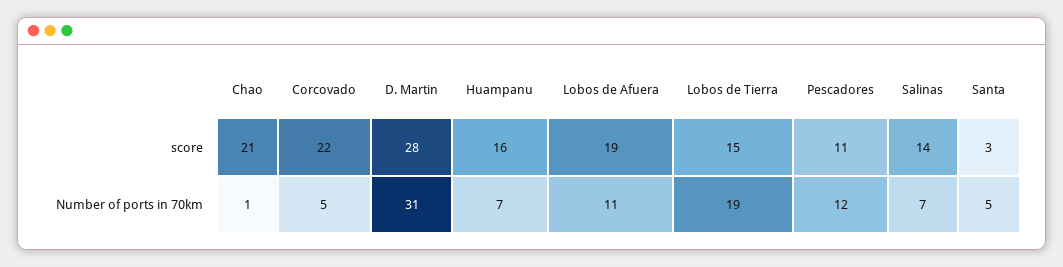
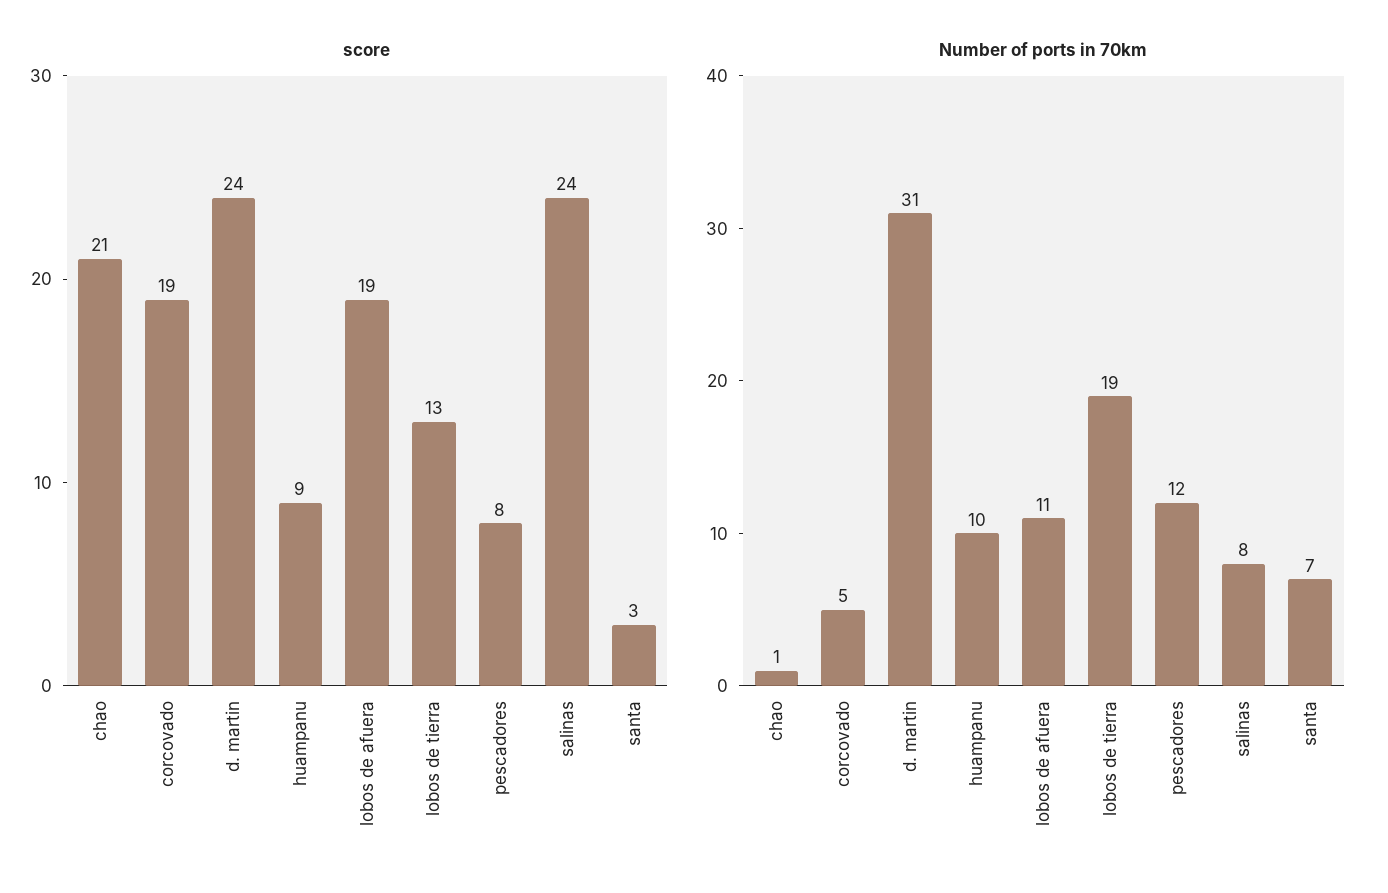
score, Corcovado: 22 -> 19
score, D. Martin: 28 -> 24
score, Huampanu: 16 -> 9
score, Lobos de Tierra: 15 -> 13
score, Pescadores: 11 -> 8
score, Salinas: 14 -> 24
Number of ports in 70km, Huampanu: 7 -> 10
Number of ports in 70km, Salinas: 7 -> 8
Number of ports in 70km, Santa: 5 -> 7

Work instruction:
Drop the images; copy every entry above exactly.

Exercise solution:
score, Corcovado: 22 -> 19
score, D. Martin: 28 -> 24
score, Huampanu: 16 -> 9
score, Lobos de Tierra: 15 -> 13
score, Pescadores: 11 -> 8
score, Salinas: 14 -> 24
Number of ports in 70km, Huampanu: 7 -> 10
Number of ports in 70km, Salinas: 7 -> 8
Number of ports in 70km, Santa: 5 -> 7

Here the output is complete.